Salah satu kecerian dari masa kecilku yang masih tersimpan rapih di memoriku hingga saat ini adalah keceriaan lebaran. Di desaku setiap lebaran tiba ada tradisi "bancakan" yaitu dibagikannya makanan (nasi+urap+telur) dan uang (semacam angpao) kepada anak-anak. Selesai bancakan di satu rumah, segera saja bergegas ke rumah lainnya, begitu seterusnya. "Habis dari sini, nanti tempat mbak Umini ya", demikian pemberitahuannya. Selesai di tempat mbak Umini, disusul pemberirahuan selanjutnya, "Ke tempat bude Tri ya." Saking semangatnya, kami kadang-kadang sampai harus berlarian. Kalau sudah kesusahan membawa nasi bancakan, kami membawa pulang dulu nasi itu lalu buru-buru meluncur ke tempat bancakan berikutnya. Di sela-sela itu, kami biasanya menghitung perolehan uang dan saling membandingkan satu sama lain. Dan anak yang memperoleh uang terbanyak biasanya akan merasa jumawa.

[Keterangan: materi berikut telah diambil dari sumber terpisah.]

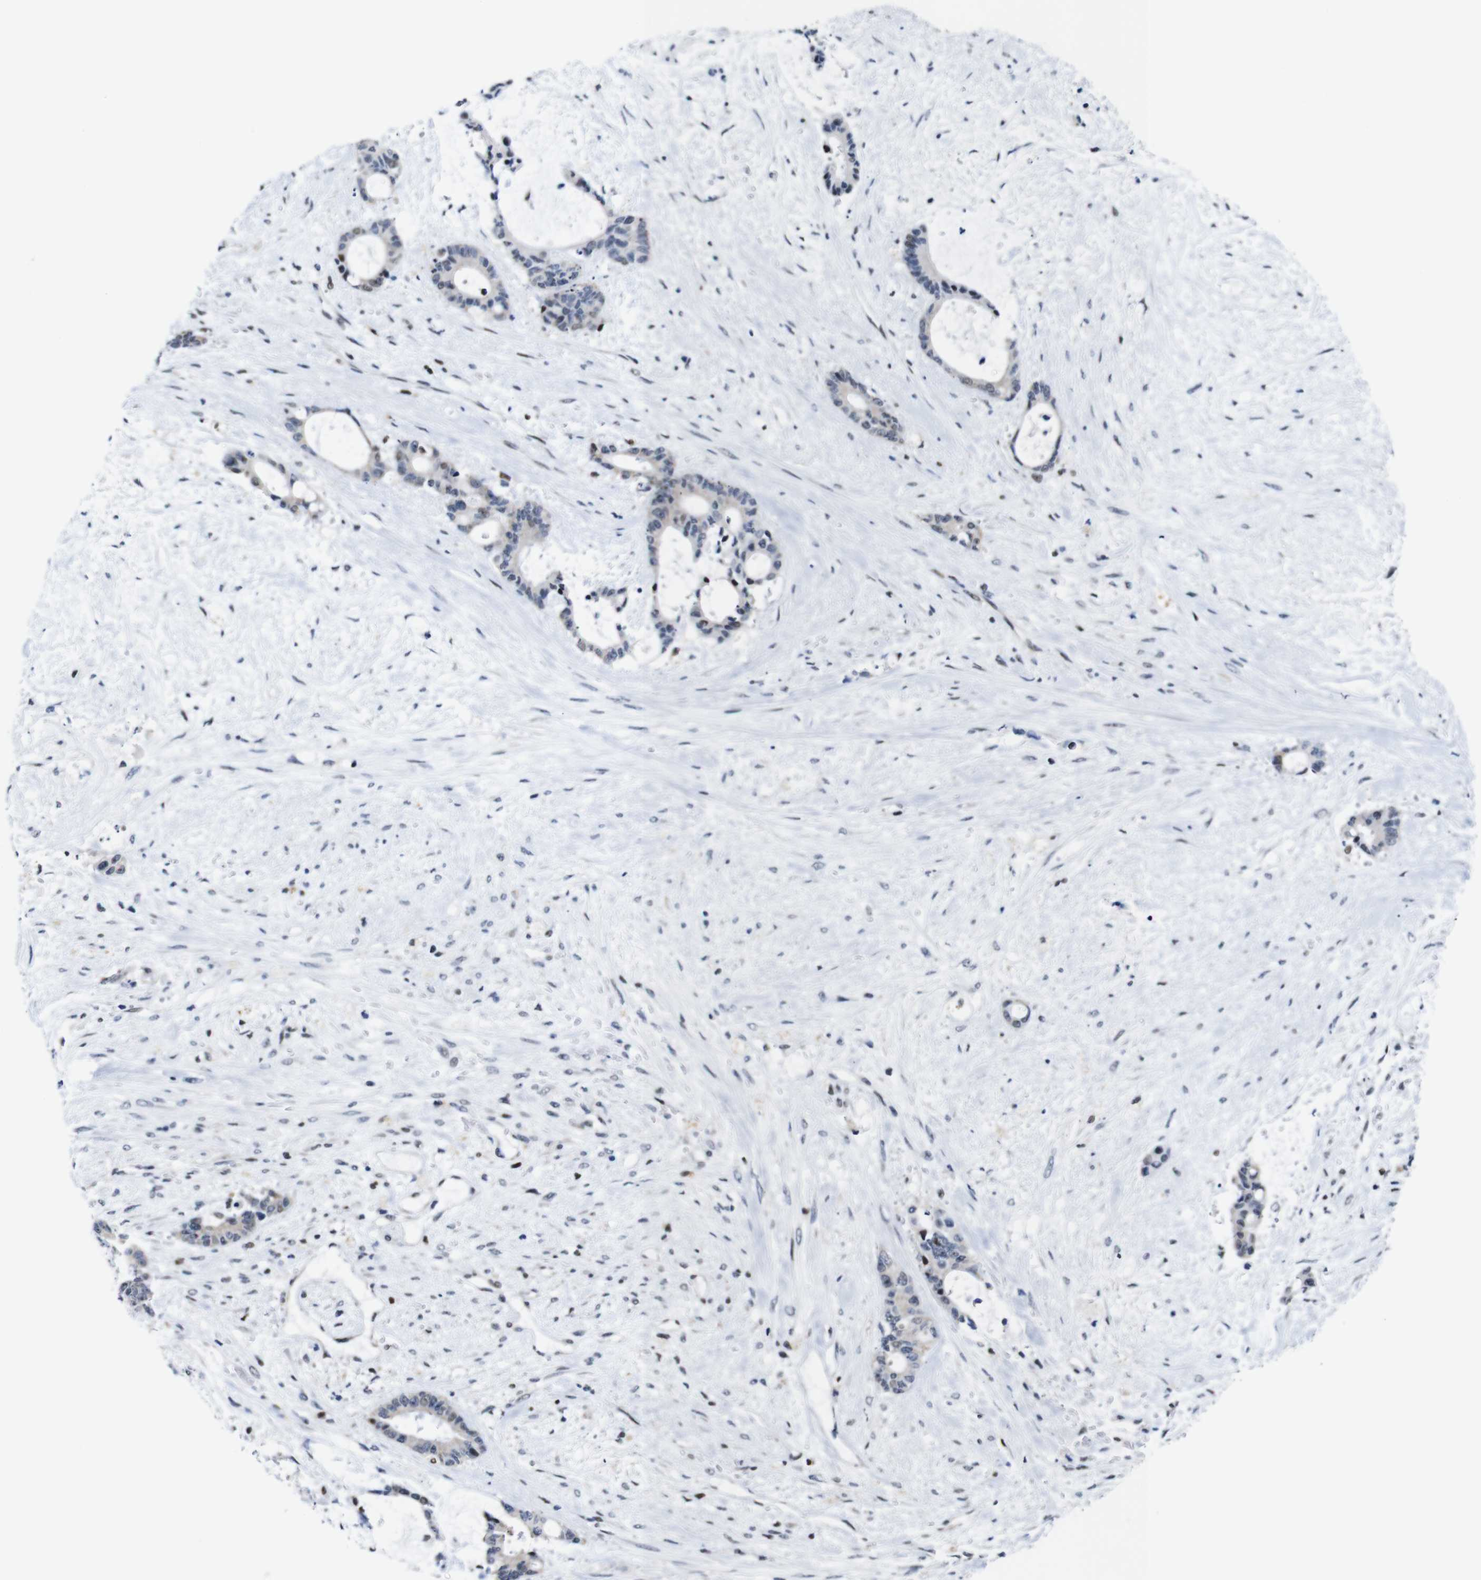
{"staining": {"intensity": "weak", "quantity": "<25%", "location": "cytoplasmic/membranous"}, "tissue": "liver cancer", "cell_type": "Tumor cells", "image_type": "cancer", "snomed": [{"axis": "morphology", "description": "Normal tissue, NOS"}, {"axis": "morphology", "description": "Cholangiocarcinoma"}, {"axis": "topography", "description": "Liver"}, {"axis": "topography", "description": "Peripheral nerve tissue"}], "caption": "A photomicrograph of liver cancer (cholangiocarcinoma) stained for a protein reveals no brown staining in tumor cells.", "gene": "GATA6", "patient": {"sex": "female", "age": 73}}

Biasanya nasi bancakan yang kami peroleh itu tidak kami makan. Bisa dibayangkan harus memakan semua nasi itu? Dilihat dari jumlah nasi yang diperoleh, sudah bisa dipastikan kami tidak mungkin bisa menghabiskannya. Nasi-nasi itu pada akhirnya hanya menjadi makanan untuk ayam peliharaan. Ya, begitulah kenyataannya. Anak-anak seperti aku, obsesi tunggal mengikuti bancakan adalah untuk mengumpulkan uang sebanyak-banyaknya.

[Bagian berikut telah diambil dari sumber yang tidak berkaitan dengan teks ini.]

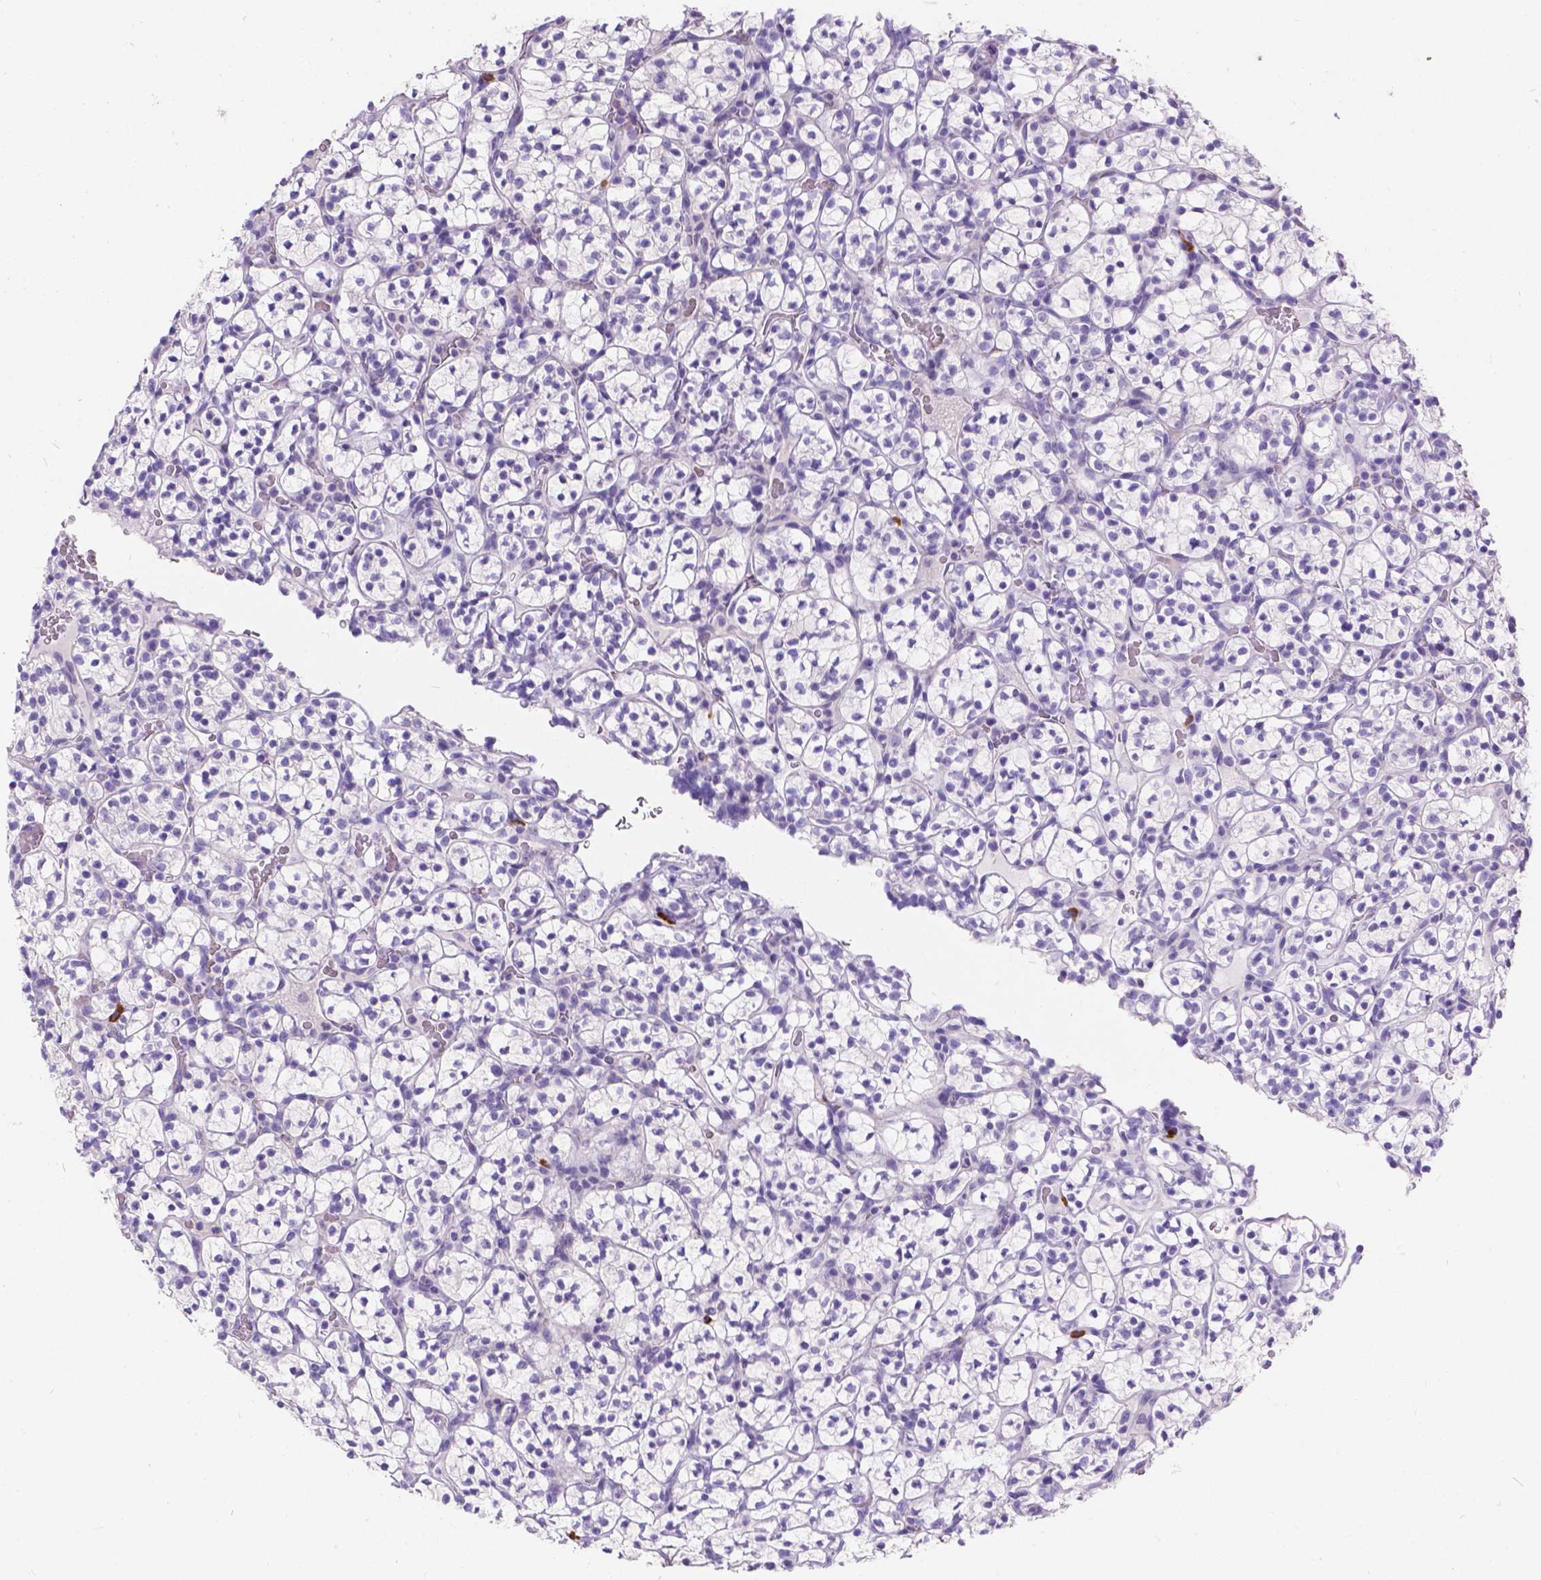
{"staining": {"intensity": "negative", "quantity": "none", "location": "none"}, "tissue": "renal cancer", "cell_type": "Tumor cells", "image_type": "cancer", "snomed": [{"axis": "morphology", "description": "Adenocarcinoma, NOS"}, {"axis": "topography", "description": "Kidney"}], "caption": "An IHC histopathology image of renal cancer (adenocarcinoma) is shown. There is no staining in tumor cells of renal cancer (adenocarcinoma).", "gene": "GNRHR", "patient": {"sex": "female", "age": 89}}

Pada suatu lebaran, entah waktu aku kelas 5 atau 6 SD, ada seorang kerabatku yang melakukan terobosan baru dalam bancakan. Namanya mas Sriyono Aji, seorang insinyur pembangunan yang tengah merintis karir cemerlang di ibukota. Begitulah orang-orang di desa kami sering menyebutnya. Pada waktu itu, ia meminta ibunya untuk tidak perlu membagi-bagikan nasi bancakan dan uang untuk anak-anak karena ia sudah menyiapkan alat tulis lengkap (buku, pensil, pulpen, penghapus, penggaris dan wadah pensil). Setiap anak diberi satu set alat tulis lengkap itu. Aku dan teman-temanku sangat senang menerima itu. Dan ternyata alat tulis jelas bermanfaat untuk kami daripada uang yang kadang hanya kami gunakan untuk membeli jajan atau mainan.
Kebermanfaatan. Mungkin itulah pesan yang ingin mas Aji sampaikan untuk kami warga desa. Bertambah bilangan tahun, karir mas Aji semakin bersinar. Bahkan ia berhasil membuat perusahaan kontraktor sendiri dan merekrut pemuda desa kami untuk bekerja di perusahaannya itu. Sekali lagi, apa yang ia kerjakan adalah berlandaskan asas manfaat. Bahwa segala sesuatunya harus membawa manfaat untuk banyak orang.
Mengingat fragmen masa kecilku ini, membuatku spontan mengingat fragmen lainnya. Lebih dari setahun yang lalu, Pak Anies Baswedan pernah berpesan sesuatu pada kami Pengajar Muda angkatan IV yang baru saja purna tugas. Beliau mengatakan bahwa pekerjaan yang baik itu, memiliki 3 ciri. Pertama, secara sosial ia bermanfaat besar untuk orang banyak (socially impactfull). Kedua, secara ekonomi ia membuat kita mapan (financially strong). Ketiga, secara intelektual ia memacu kita untuk semakin cerdas (Intelectually growing).
Apakah ciri-ciri di atas sudah ada pada pekerjaanku sekarang? Hmm.... sepertinya belum. Baiklah, memang harus segera menulis ulang mimpi-mimpiku dan bersungguh-sungguh meraihnya. Bismillah.